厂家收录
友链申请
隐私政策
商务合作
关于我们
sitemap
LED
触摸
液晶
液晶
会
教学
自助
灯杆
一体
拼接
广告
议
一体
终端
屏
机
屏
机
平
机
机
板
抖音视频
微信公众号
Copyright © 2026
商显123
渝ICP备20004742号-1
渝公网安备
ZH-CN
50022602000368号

************

Exercise goal
The records above need to be written out once more, exactly.

Solution for this task
厂家收录
友链申请
隐私政策
商务合作
关于我们
sitemap
LED
触摸
液晶
液晶
会
教学
自助
灯杆
一体
拼接
广告
议
一体
终端
屏
机
屏
机
平
机
机
板
抖音视频
微信公众号
Copyright © 2026
商显123
渝ICP备20004742号-1
渝公网安备
ZH-CN
50022602000368号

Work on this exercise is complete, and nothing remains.